TEXTO FORNECIDO -
•••••

Perigo íntimo


Nos últimos 20 anos, a justiça evoluiu muito em áreas como a violência doméstica. Mas há uma parte com a qual só os envolvidos poderão lidar: a gestão das feridas, das culpas e, sobretudo, do medo


Numa entrevista recente, perguntaram-me que processos mais me tinham marcado ao longo da vida de advogado, e eu respondi na perspetiva do seu simbolismo sobre o sistema de justiça e os aspetos do mesmo que foram abordados nessa entrevista. Mas se o enquadramento tivesse sido outro, eu teria dado respostas diferentes. Do ponto de vista do interesse jurídico, teria dito uns; do ponto de vista das relações humanas, outros; e assim por diante. E se a perspetiva fosse a da impressão que os processos me fizeram na paleta das emoções e a do aperto que me causaram nas entranhas, se fosse sobre os que mais me tocaram pessoalmente, então teria escolhido aqueles em que as pessoas envolvidas se encontram, por uma ou outra razão, prisioneiras do medo, especialmente quando esse medo resulta de relações que foram ou são de muita proximidade. Situações de abuso, de perseguição, de violência doméstica, de chantagem, de coação, de ameaça, de manipulação. Situações em que está em causa o mais íntimo e o mais frágil de cada um de nós.

•••••

PEDIDO A - Transcreva sem alterações as linhas da secção de dados, começando na que contém "state / province: California" e terminando na última linha dessa secção.

•••••

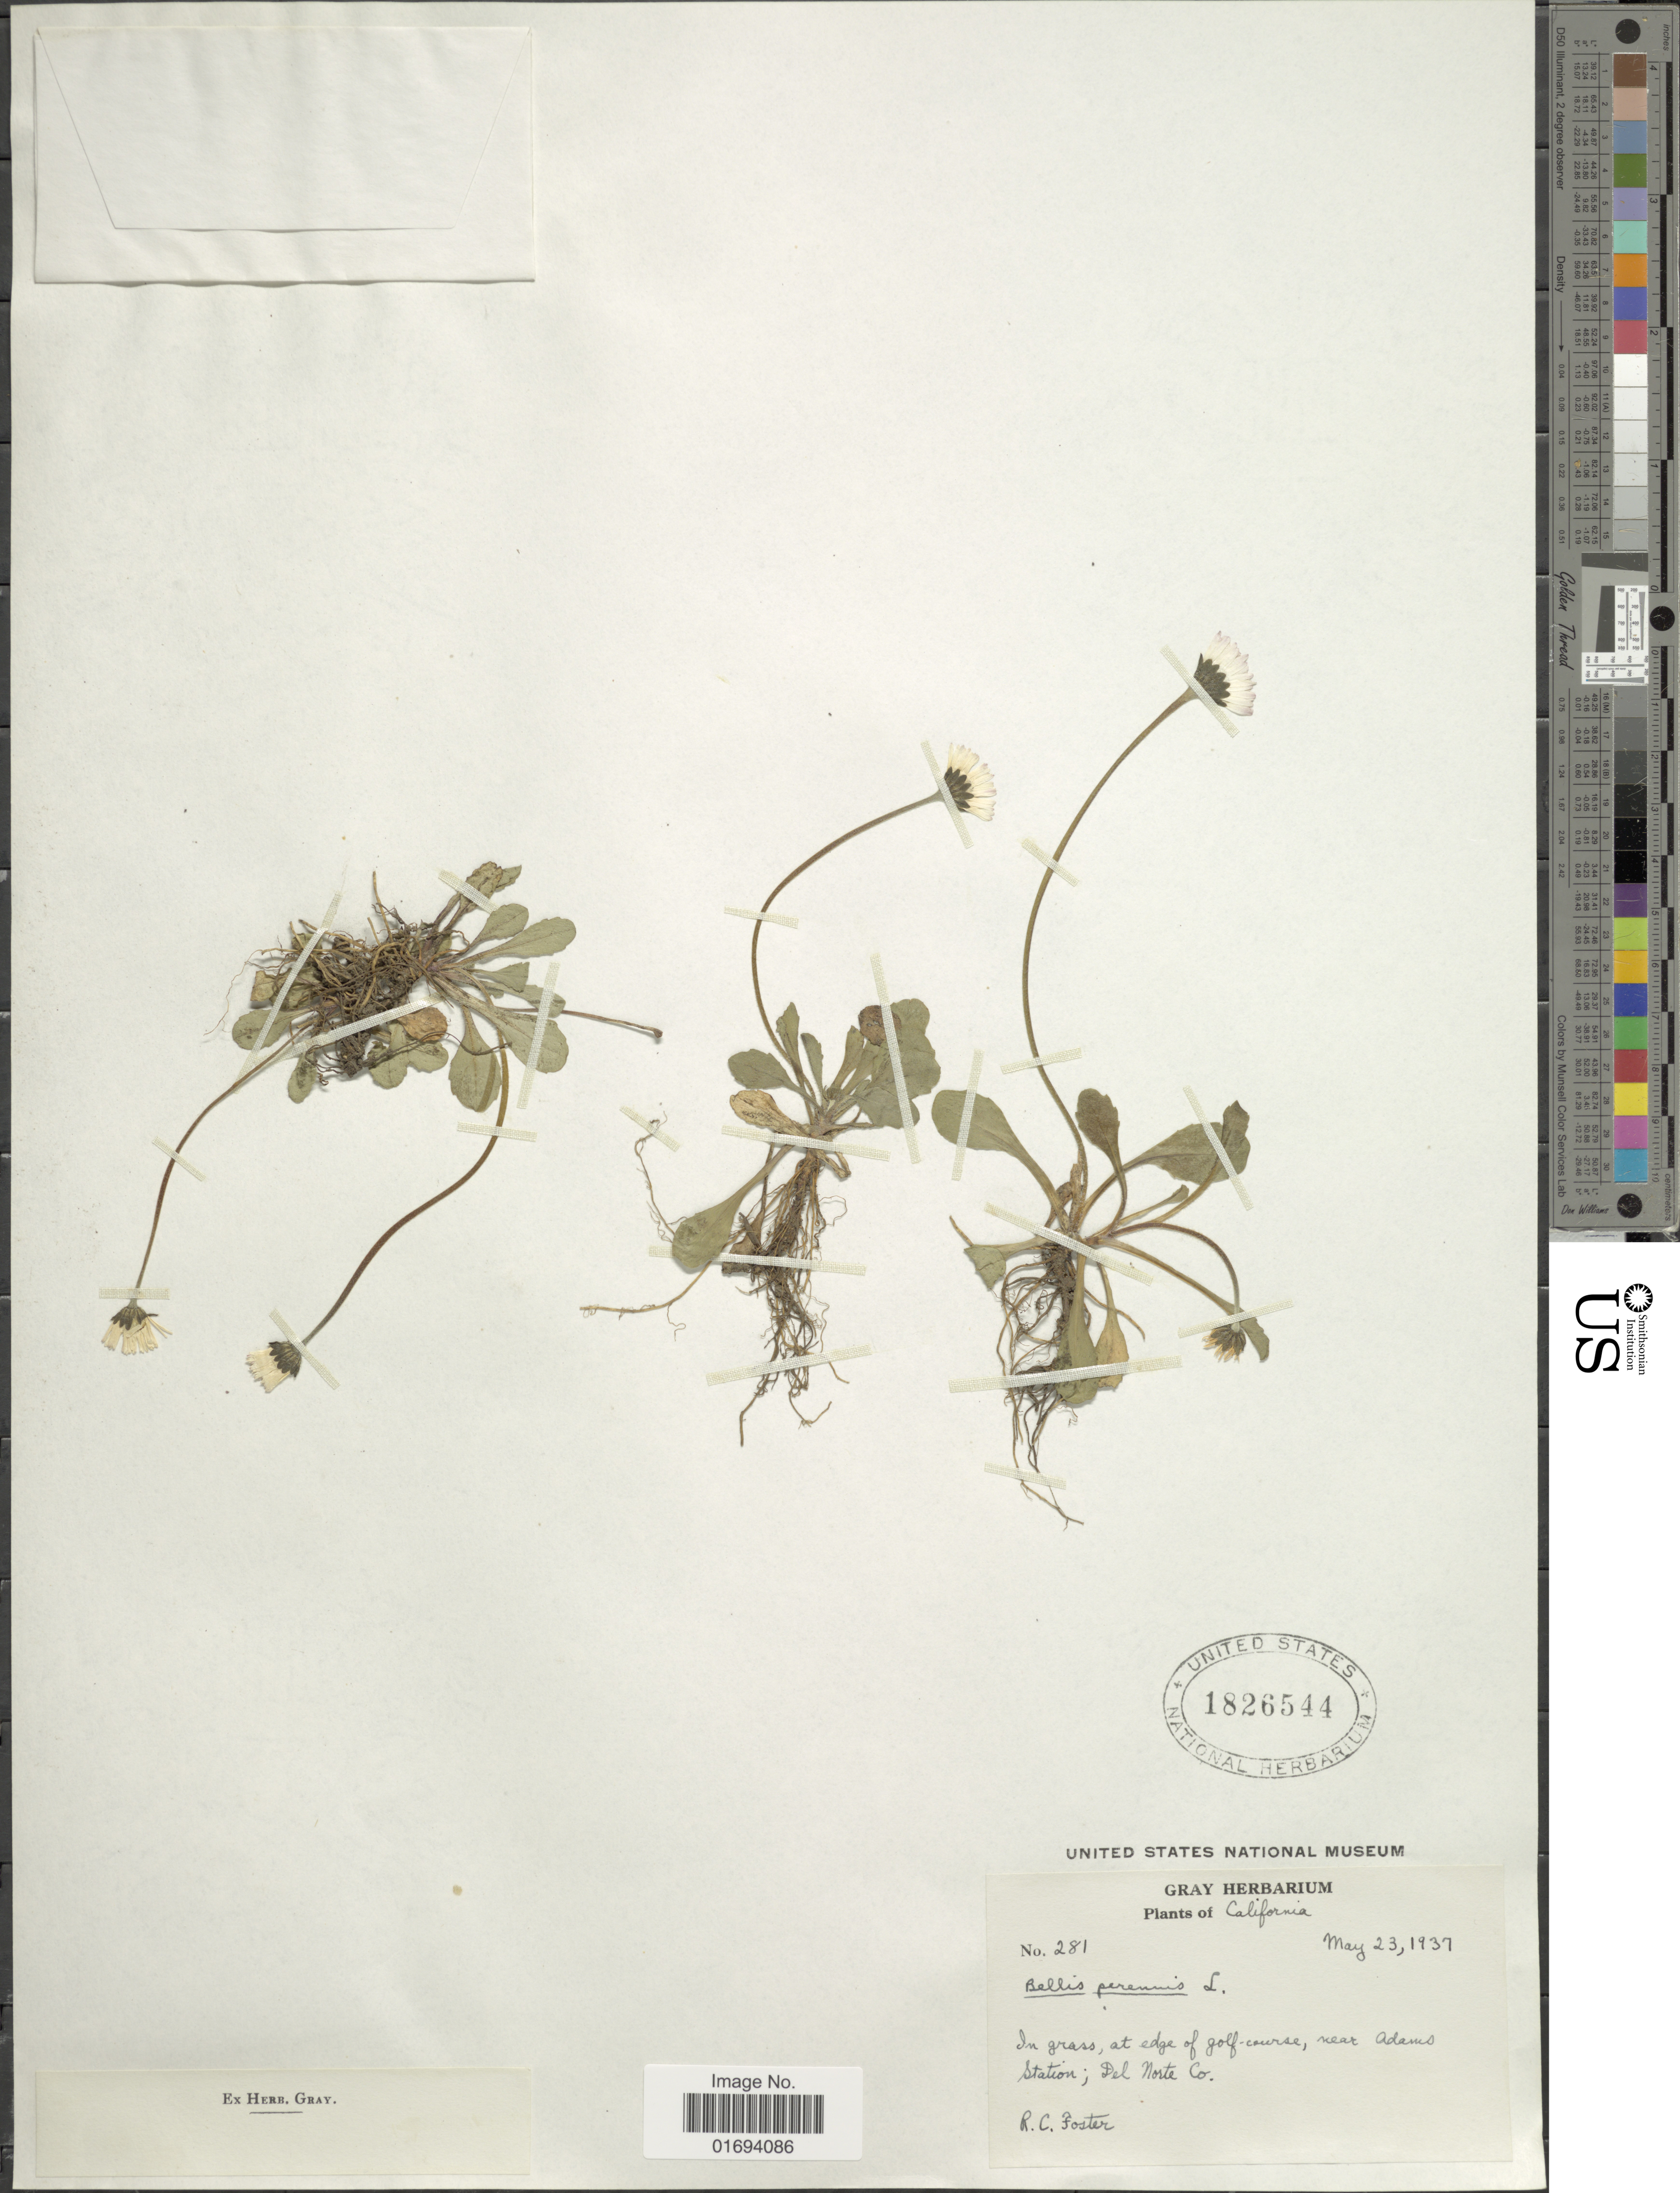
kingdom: Plantae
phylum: Tracheophyta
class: Magnoliopsida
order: Asterales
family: Asteraceae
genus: Bellis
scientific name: Bellis perennis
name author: L.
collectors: R. C. Foster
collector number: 281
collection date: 1937-05-23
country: United States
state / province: California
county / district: Del Norte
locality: At edge of golf-centre, near Adams Station, Del Norte Co.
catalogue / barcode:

•••••

PEDIDO B - Enumere todas as situações que o texto sobre o medo nas relações próximas indica como exemplos daquelas em que está em causa o mais íntimo e o mais frágil de cada um.

RESPOSTA CORRETA A -
state / province: California
county / district: Del Norte
locality: At edge of golf-centre, near Adams Station, Del Norte Co.
catalogue / barcode:

RESPOSTA CORRETA B - abuso, perseguição, violência doméstica, chantagem, coação, ameaça, manipulação